# Exercise set
• a. Repeat the passage from the post on Open Data APIs below word for word, starting at "This is an answer" and ending at "love this idea!".
• b. Condense the paragraph beginning "For the first point" in the post on Open Data APIs below into a short bulleted list that keeps its main facts.
• c. Pick up the blog post below on Open Data APIs and website scraping, and keep writing from the point where it stops.

:: Extracted text

Category Archives: open data

I do not want your Open Data API, I’d rather scrape your website

This is an answer to a question I get too often: why don’t you like APIs for Open Data?

What is not to like about APIs? Today, if you want to be cool, you have an API for third parties to integrate with basically anything. While there is a lot of uncertainty about what an API exactly is, we can agree it is something which third party developers can use in their programming code to do something. APIs exist to talk to your IoT devices, APIs exist to other people’s software routines and libraries, and APIs exist to exchange data between different parties. And truly, I love this idea!

But when publishing Open Data, what people mean by “I want an API” can only be two things:

  1. The developer wants small fragments of the data which can be retrieved in JSON or XML (I know, you probably want JSON, but hey, also government and enterprise people are reading this blog!) instead of having to download a data dump or scraping HTML pages.
  2. The developer is lazy (in most cases this is a good property of a developer) and (s)he wants the data publisher to pay for a free service for their app.

For the first point: great you are advocating for open web standards such as JSON! Yet, what you are advocating for now, is a whole new channel, which requires new funding only to set it up: new servers, new consultants programming HTTP interfaces, new ETLs, etc. Because of observation that these APIs often then become a second inferior channel, some thought leaders started preaching “API first!”. This way, they preach their website itself should use this API to show the data. The core idea is good: document all your resources and work on a decent http URI-strategy. However, why do you still need a separate API? Your HTML pages are also resources part of this http URI-strategy, so you could as well just return JSON on a page using the http Accept header, or annotate your HTML pages with machine readable snippets.

For the second point, I will need a new chapter:

Services vs. data publishing

When you are creating a production ready app, you do not want the government to host e.g., your full text search service. Can you imagine Google relying on the full text search of your government to give you search results? Of course not:

  • you cannot rely on the government to provide you a reasonable uptime for this service that will be harder and harder to keep online if your user base grows
  • there are many different parameters to a full text search query, and if you want to innovate, you need to be in control of the query execution algorithm
  • you cannot ask combined full text search queries over different governmental websites: you can only ask the servers separately, but integrating both result sets will be troublesome.

::::
:: Data

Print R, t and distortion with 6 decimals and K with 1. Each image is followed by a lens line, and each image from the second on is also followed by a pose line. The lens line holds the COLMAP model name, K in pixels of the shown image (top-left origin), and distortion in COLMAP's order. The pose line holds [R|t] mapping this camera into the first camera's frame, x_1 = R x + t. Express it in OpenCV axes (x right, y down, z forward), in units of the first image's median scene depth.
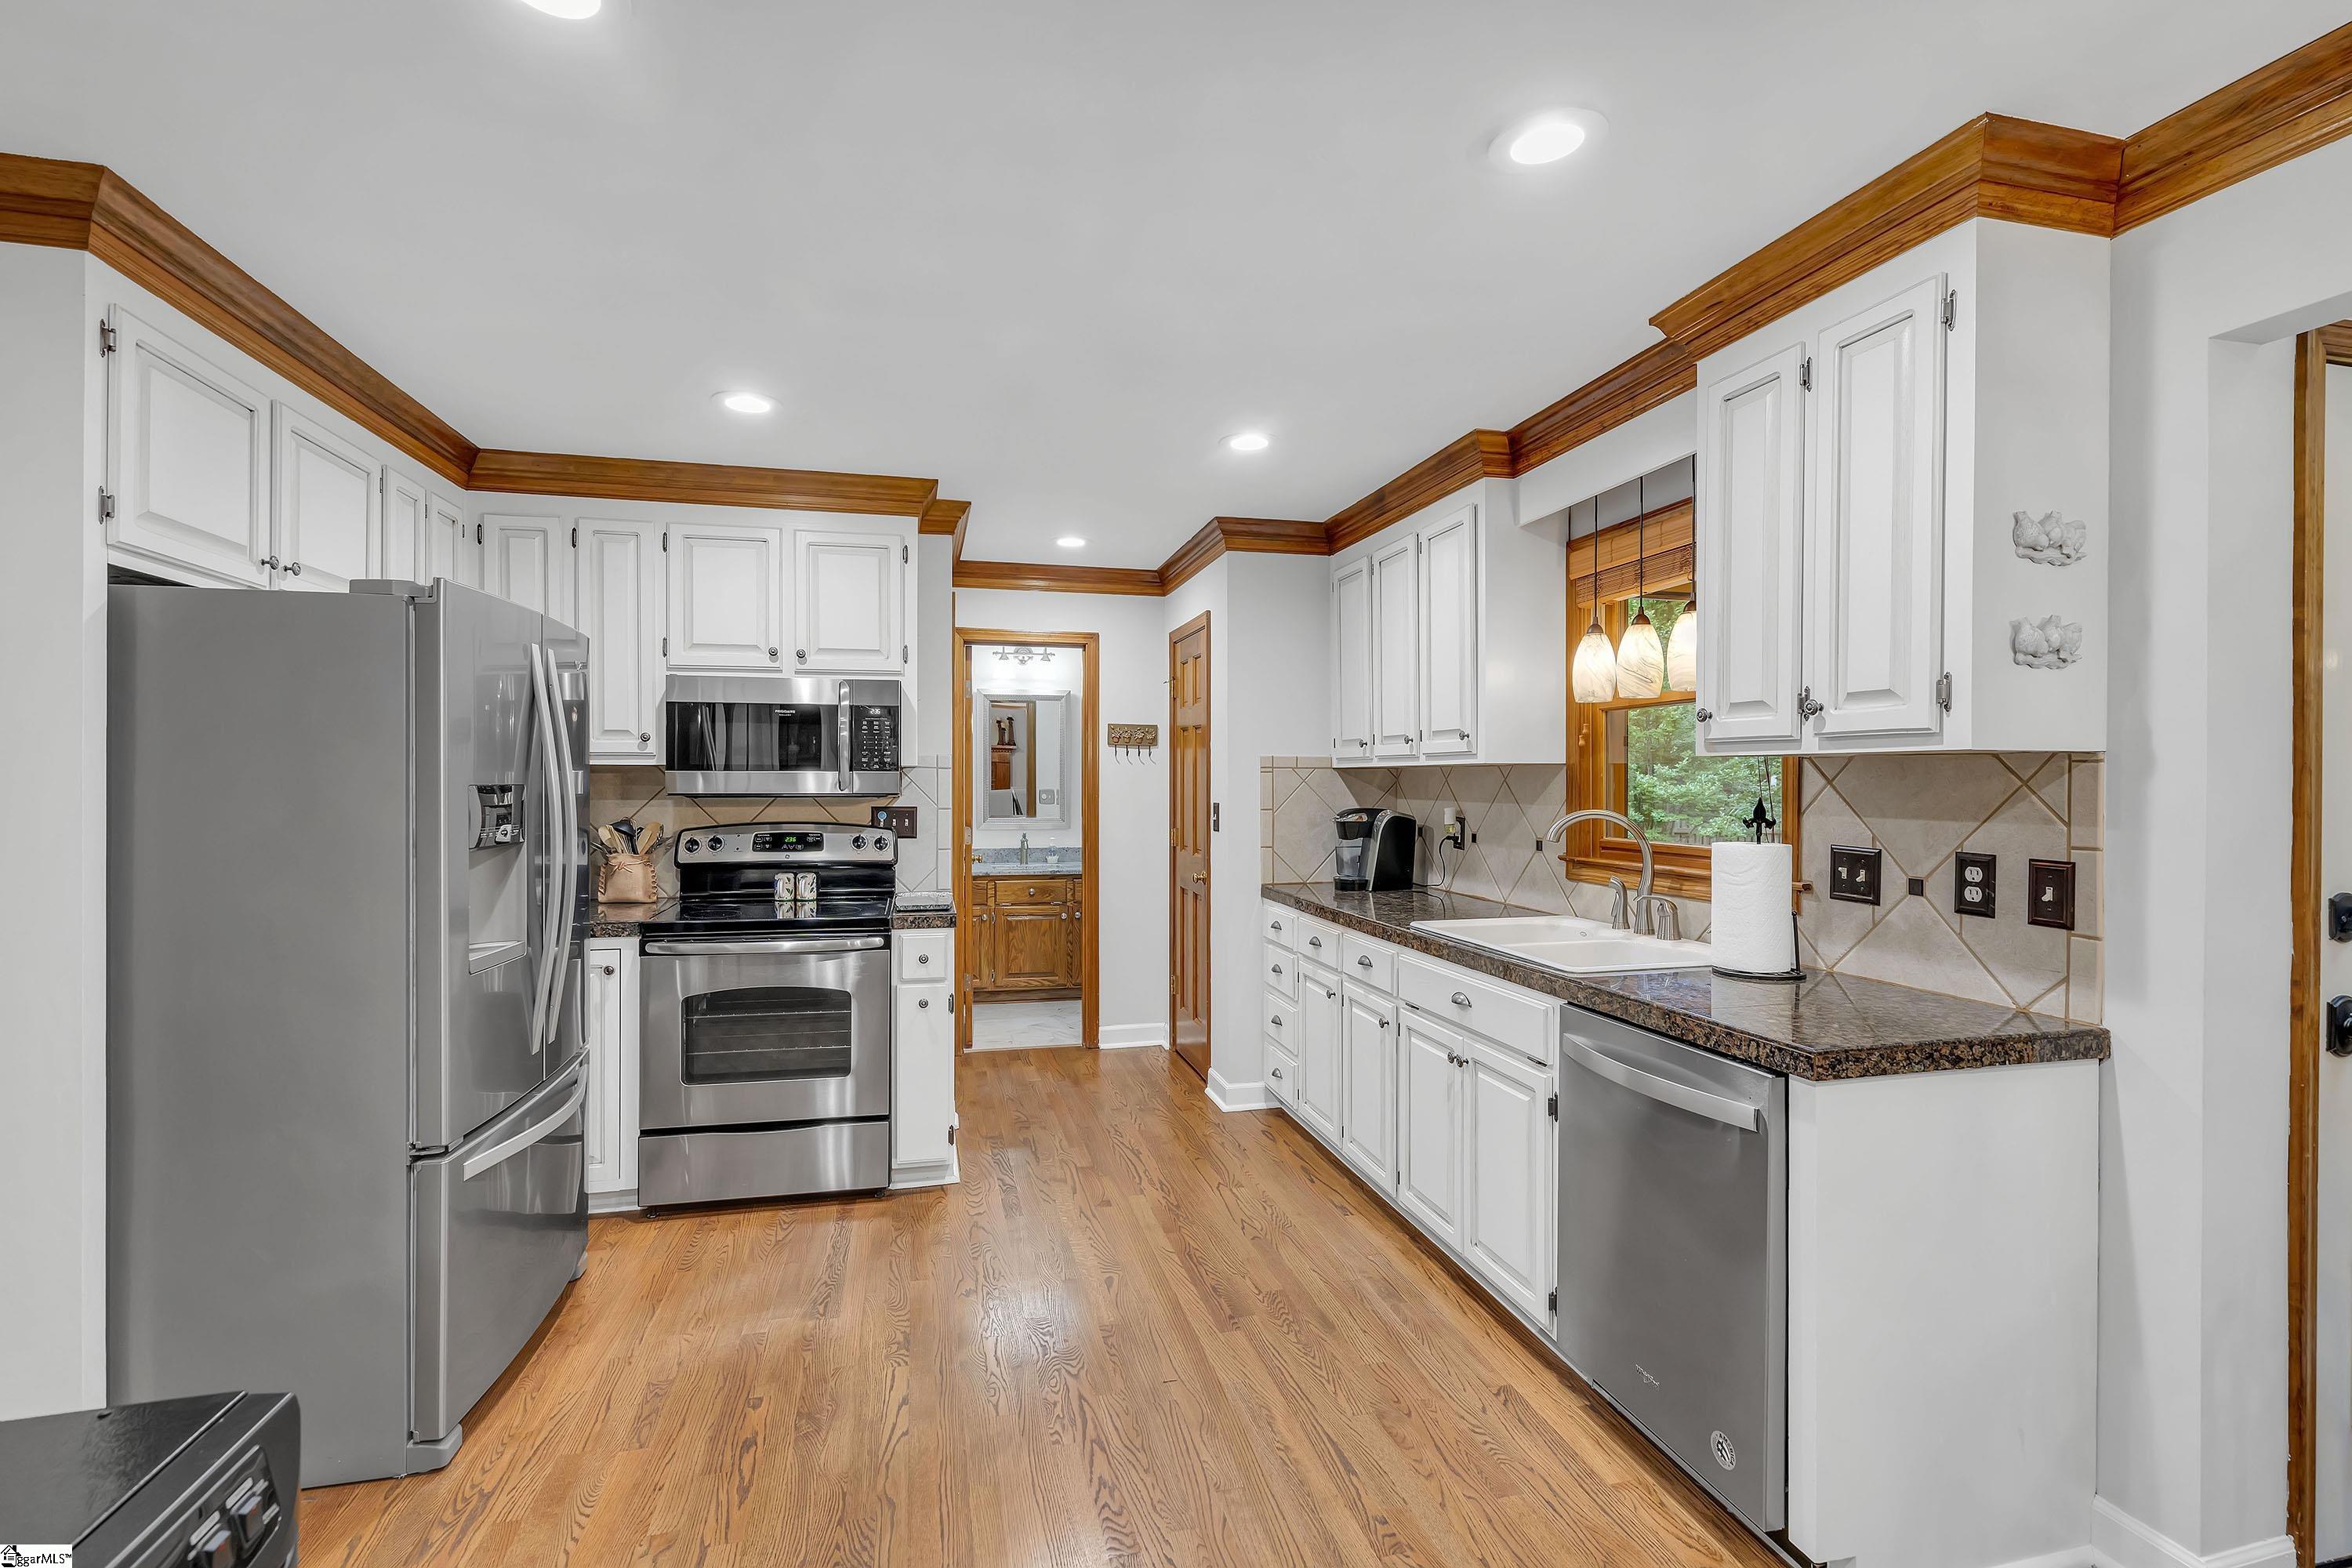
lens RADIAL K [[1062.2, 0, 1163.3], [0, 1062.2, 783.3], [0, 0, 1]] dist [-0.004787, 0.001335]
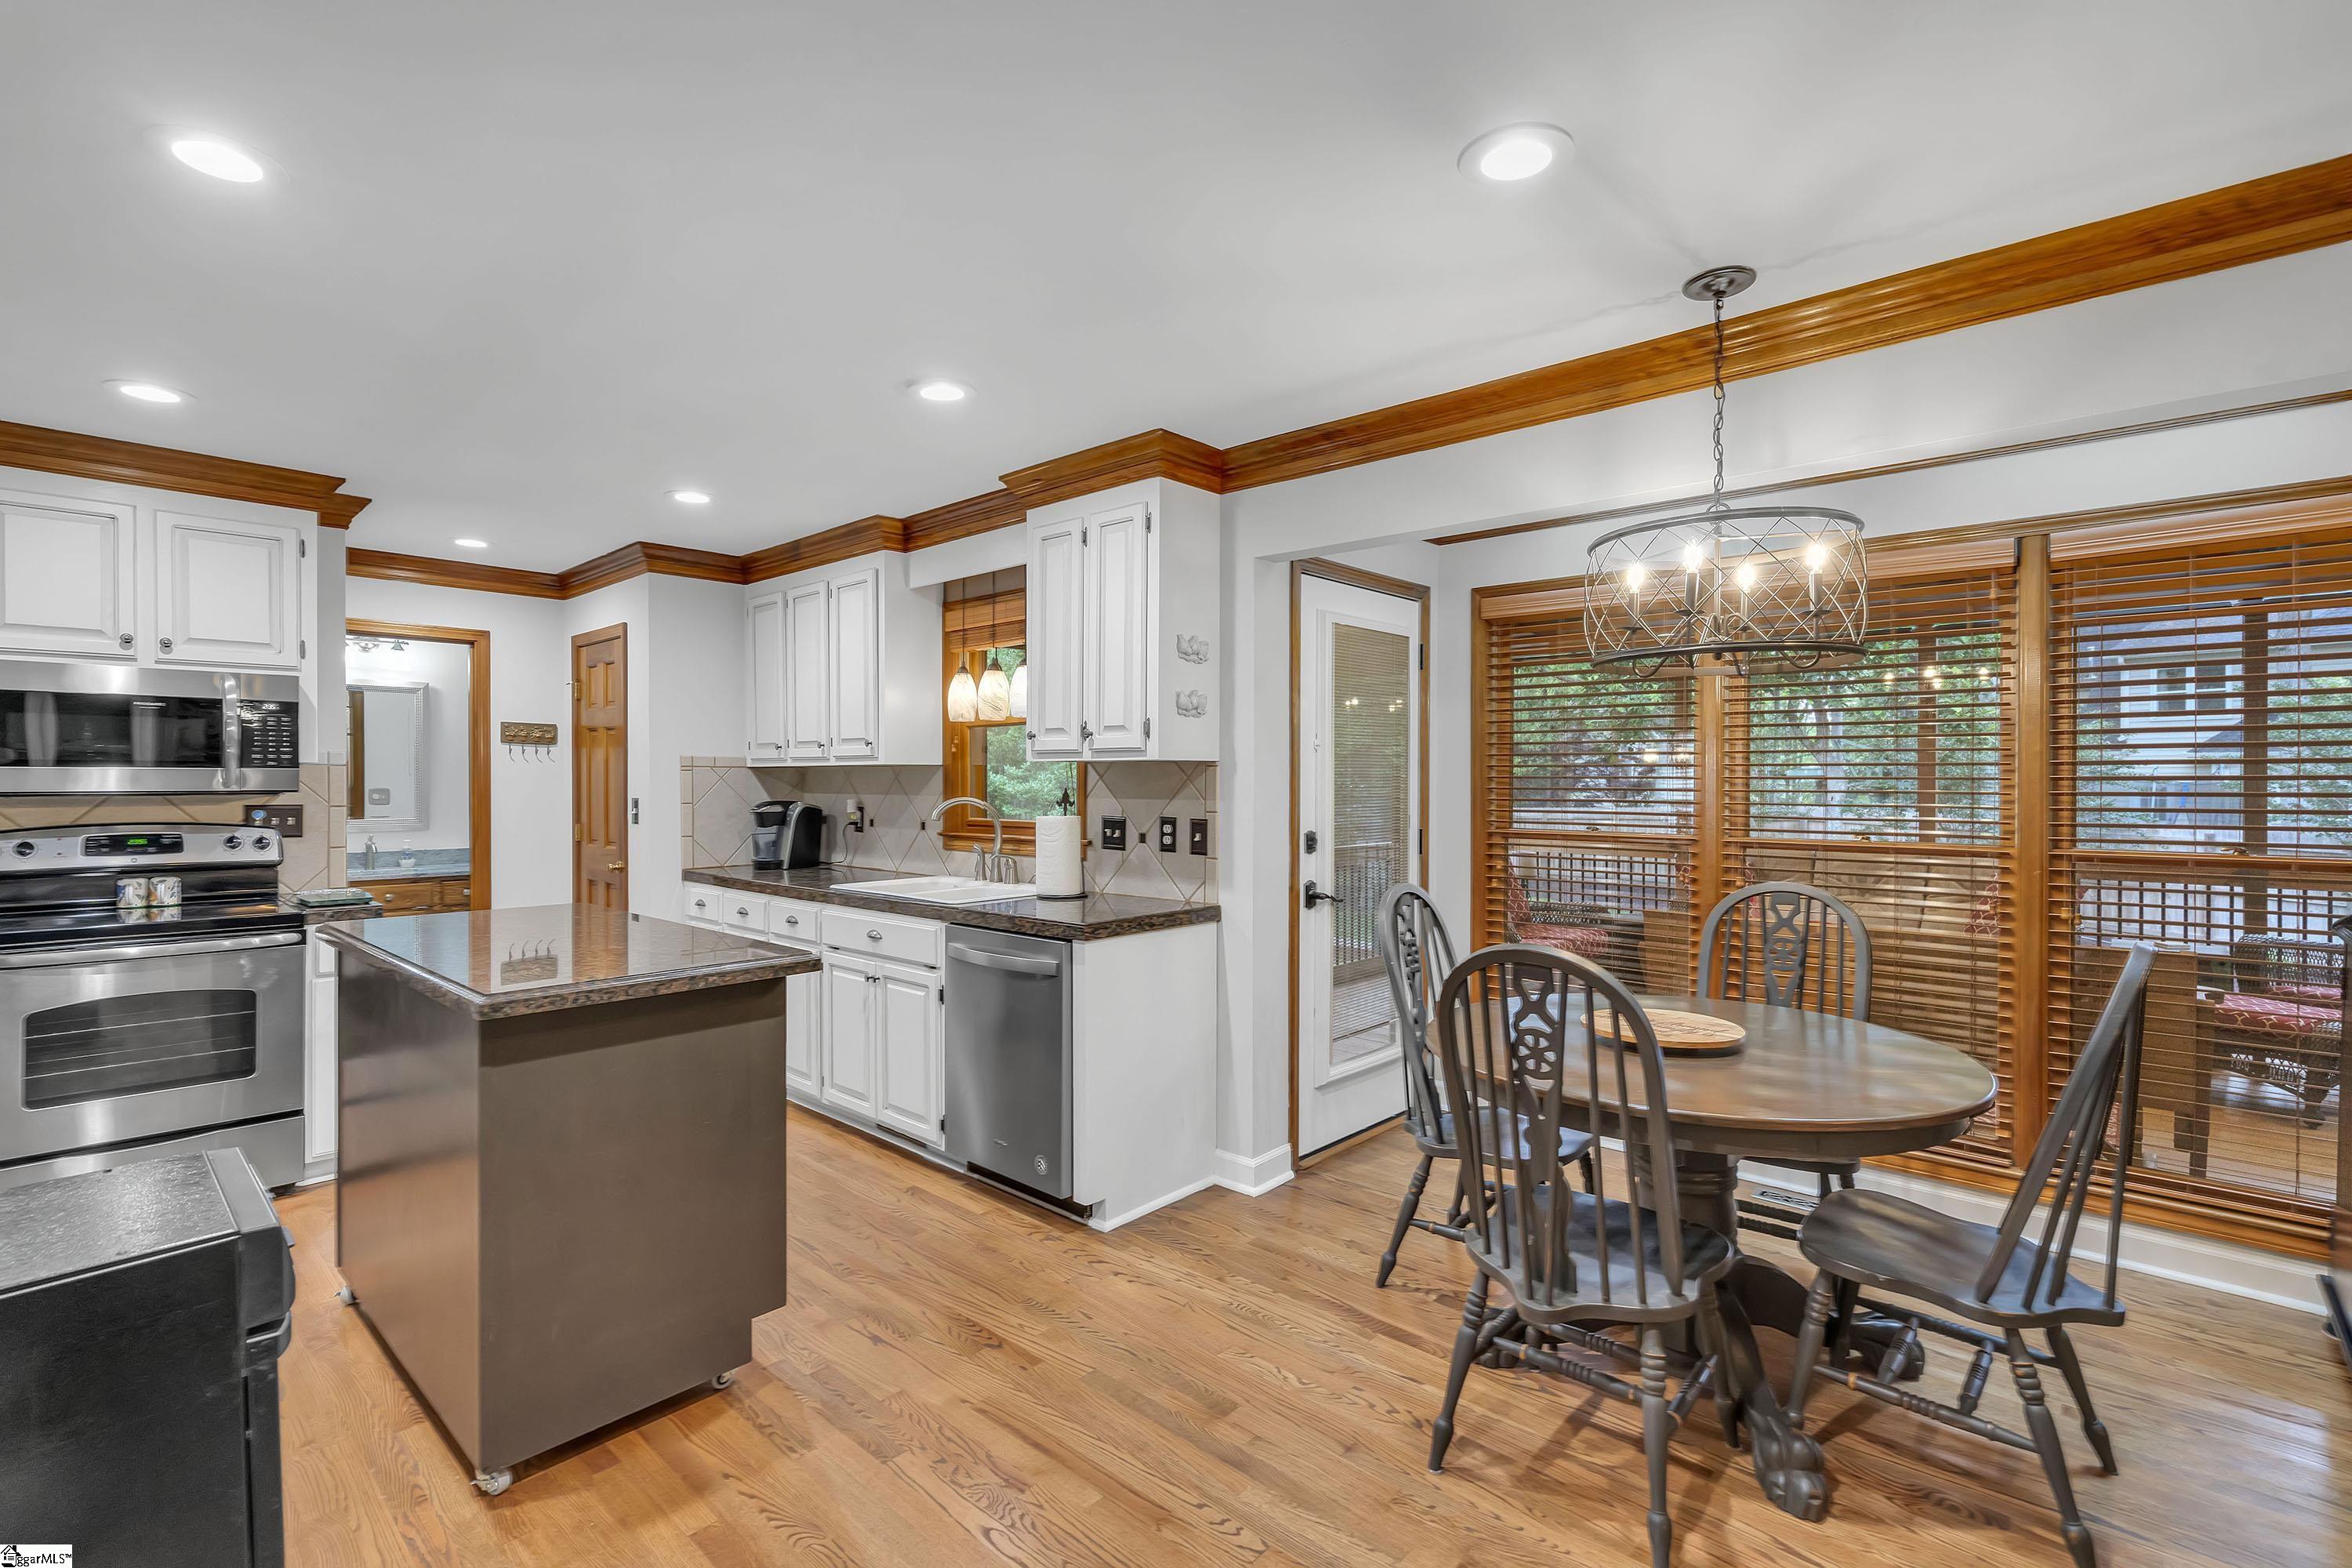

::::

# Numbered responses
• a.
This is an answer to a question I get too often: why don’t you like APIs for Open Data?

What is not to like about APIs? Today, if you want to be cool, you have an API for third parties to integrate with basically anything. While there is a lot of uncertainty about what an API exactly is, we can agree it is something which third party developers can use in their programming code to do something. APIs exist to talk to your IoT devices, APIs exist to other people’s software routines and libraries, and APIs exist to exchange data between different parties. And truly, I love this idea!

• b.
- Asking for JSON is a welcome push for open web standards.
- A separate API, however, is a whole new channel that needs its own funding: new servers, consultants to program HTTP interfaces, new ETLs.
- These APIs often become a second, inferior channel, so some thought leaders preach "API first!", meaning the website itself should use the API to show the data.
- The core idea is good: document all resources and work on a decent http URI strategy.
- A separate API is still unnecessary. HTML pages are resources in that same URI strategy, so they can return JSON through the http Accept header or carry machine-readable snippets.

• c.
Other example services than full text search services are things like geo-queries, or exposing a query language such as graphql, sparql or sql, or route planning, or geocoding, or …

So, if you want to use data from the government in your production apps or your next start-up, you will want data access which allows you to replicate the entire dataset on your own machines. That is why we need the government to publish their data licensed under e.g., a CC0 license.

But what does it mean to publish your data? What is the distinction between publishing your data and a data service? At iMinds, we like to visualize this as an axis as follows:

Data publishing vs. an API

A data dump is certainly data publishing, yet there are many drawbacks to publishing a data dump: when publishing data that changes often, having to update this data dump on your server every, let’s say second, is a bit much. That’s why I think a more Web-ish approach would not hurt: small documents (JSON, HTML, whatever) that link together a big Web of knowledge. An interesting way of working towards that is having a resource oriented approach, where you first identify all the resources you have in your dataset using a global identifier (such as a URI). Then, you create documents of data (identified by e.g., a URL) which contain something about these resources. The documents can be structured just like you would structure your website, and links direct you from one document to the other. This way, programmers can write source code that follows links (the idea of hypermedia!) to answer more difficult questions that those answered in only one document. And for the documents themself, they are small enough to contain rapidly changing data.

Examples

Setting the bad example

The Europeana API:  well documented by Ruben Verborgh in his blogpost The Lie of the API.

Setting the good example

Check out schema.org! It is a way to annotate your HTML-pages with rich snippets. This way, the scraping of the website to generate a data dump goes easier, and the entire Web becomes more structured as websites are annotated with similar properties.

Check out Linked Data Fragments. It is a way to publish your data in fragments which makes clients, when asking multiple small questions to download parts of the dataset just in time, still able to ask very complicated questions. This is the true power of the Web: combining resources to solve difficult questions.

Check out the website of the city of Ghent, which provide rich snippets with Linked Data

Check out Linked Connections: it is Linked Data Fragments applied to route planning.

Huh? So what are you doing with api.iRail.be? Is that not a good example?

Indeed: it is not a good example of how to publish Open Data. We also never said it is the goal of api.iRail.be to publish the data: after all, we are not the data owner. We have created a service, available for free for everyone, which enables everyone to do calculate routes on the Belgian railway network and display this in various apps, such as Railer and BeTrains. We do this as a non-profit project that wants to make our transport experience in Belgium better. For the data dumps itself, head to gtfs.irail.be. In the same logic, I applaud any initiative of open data reusers offering free services to hobby developers, but you will hear me complain when a data publisher is spending its time on this instead of raising their own data quality.

 

Always have a seat in the train

With our API’s query logs, with a ground truth by train specialists in Belgium, and with user feedback, we can show you how busy your train is. The only thing lacking to realizing this feature that the Dutch already have for years, is your support! Go to spitsgids.be and get a seat on your next journey.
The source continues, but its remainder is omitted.